— TEXT —
Here, the courts would use several factors to determine if the Act is unreasonably too broad: “the existence of justified expectations that might be protected or hurt by the regulation;”[vii] “the importance of the regulation to the international political, legal, or economic system”;[viii] “the extent to which another state may have an interest in regulating the activity;”[ix] and “the likelihood of conflict with regulation by another state.”[x]

One example where courts routinely find that it is reasonable for the United States to prescribe its laws is in cases concerning antitrust law. The courts find that applying U.S. antitrust laws to foreign conduct is reasonable even though U.S. laws can, and do, interfere with a foreign nation's ability to regulate its own commercial affairs.[xi] Doing so is consistent with prescriptive comity principles — looking for consent or implied consent from other nations to ensure exercising American jurisdiction will not impede on diplomatic relations and deferring to foreign lawmakers — insofar as the laws reflect a legislative effort to redress domestic antitrust injury caused by foreign anticompetitive conduct.

However, courts have also held that it is unreasonable to apply U.S. laws to foreign conduct when that conduct only causes independent foreign harm. For example, in F. Hoffman-La Roche Ltd. v. Empagran S.A., the Court noted that applying U.S. remedies to conduct taking place abroad “has generated considerable controversy” in other countries, even in those that agree with U.S. substantive law on issues like banning price fixing.[xii] Ultimately, in order to avoid such controversy, the Court rejected application of the Sherman Act when foreign injury was independent of effects in the United States.

Like in Empagran, where the Court refused to apply U.S. law to remedy the harm, it is likely that the Act could not be applied to international events outside the United States to remedy the alleged harm. Unless competitions are taking place on U.S. soil, the only connection between the alleged harm — that U.S. athletes might have lost a medal — and foreign conduct — doping — is that athletes from the U.S. participate in international sporting events.

— DATA —
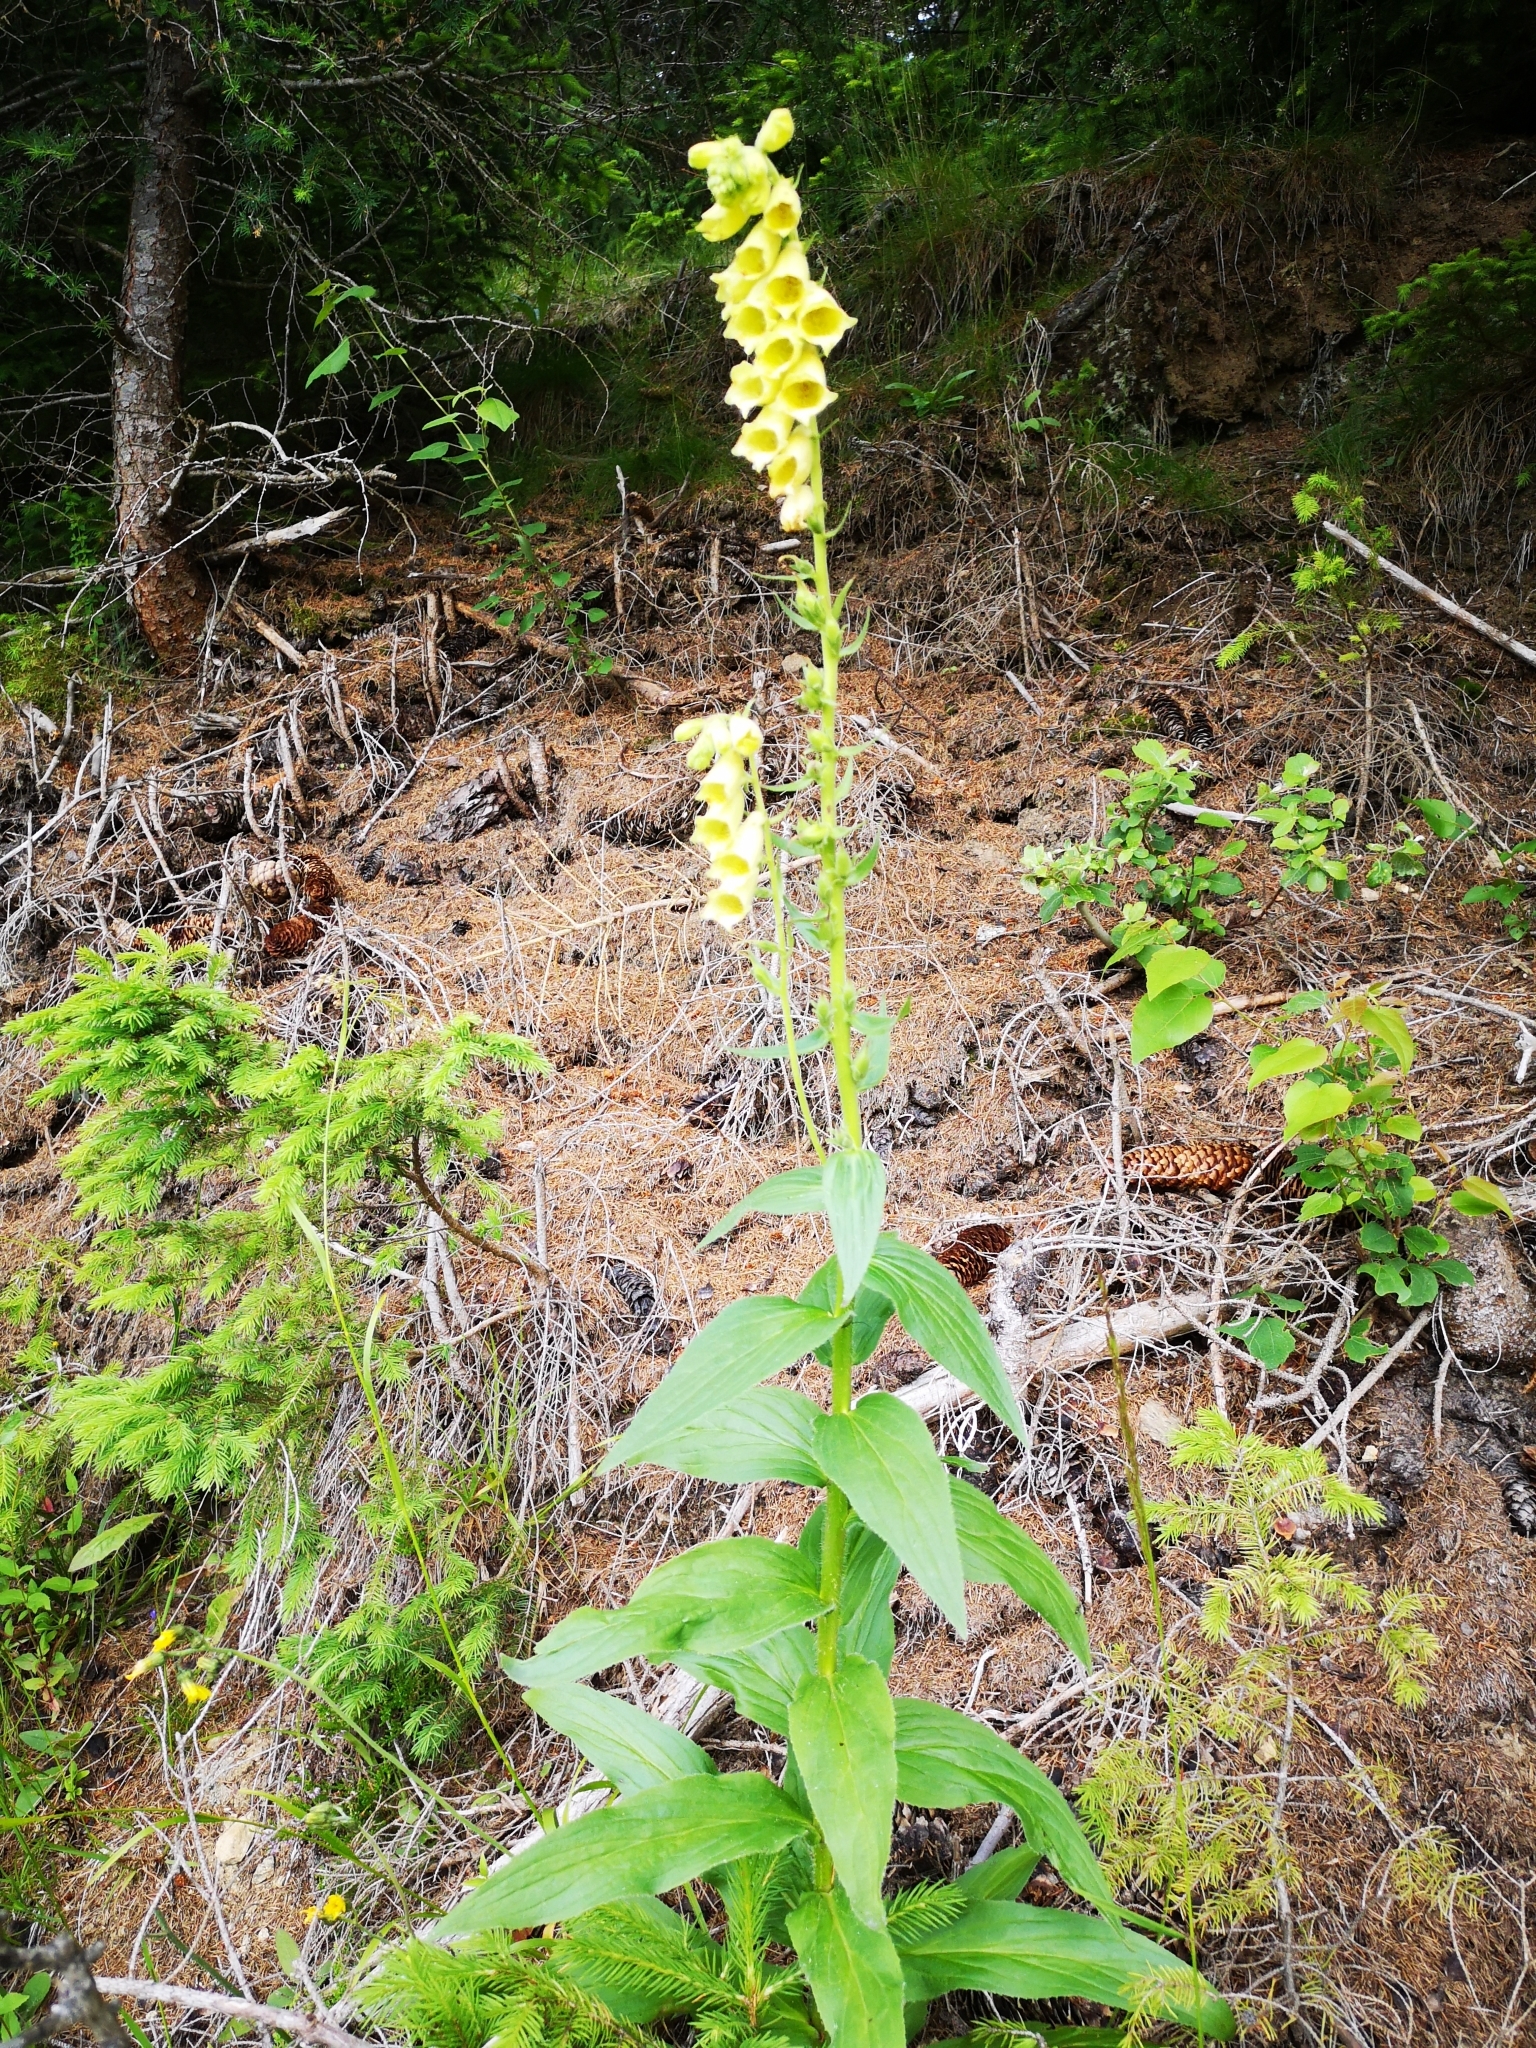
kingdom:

— SET PROBLEM —
Resume the legal analysis above on applying U.S. law to doping abroad, starting right after its last sentence.

— EXPECTED ANSWER —
Courts may resolve issues on a case-by-case basis, applying the Act where there is significant proof that the United States lost a medal, but it would be rare for the courts to do so because they would be less willing to disrupt the current, internationally accepted political and legal systems in place. In cases of doping at international events outside the United States, the connection between the U.S. government and other foreign Olympic athletes and their entourages is too tenuous and would likely be unreasonable.

This suggests that WADA’s concerns are valid. Specifically, prescriptive comity principles would be violated because there is no consent or implied consent from other nations and U.S. jurisdiction will impede diplomatic relations. The harm of doping at these events is a problem for every nation involved, which led to one hundred and ninety-one nations consenting to the creation of WADA and to Swiss Courts holding jurisdiction over doping violations. The expectations of every nation that has agreed to be regulated by this regime will be hurt by the Act, which, if construed broadly, will also lead to conflict with regulations from other states, such as Russia and China. The Act instead will disturb the international political and legal systems that have been in place for decades to fight doping activities and is only beneficial to the United States in this international regime.

 Overall, the principle of reasonableness and section 403 would likely require limitation of the Act to apply only to international events on United States soil. Interpreting the Act to apply to every person who partakes in doping would likely be an interpretation that unreasonably interferes with the sovereign authority of other nations. There is already a complex and generally accepted method and structure for dealing with doping controversies at international events.[xiii] Applying U.S. criminal jurisdiction abroad would upset the balance of competing considerations that WADA and Olympic Committees have agreed to for over four decades and essential permit U.S. laws to “rule the world.”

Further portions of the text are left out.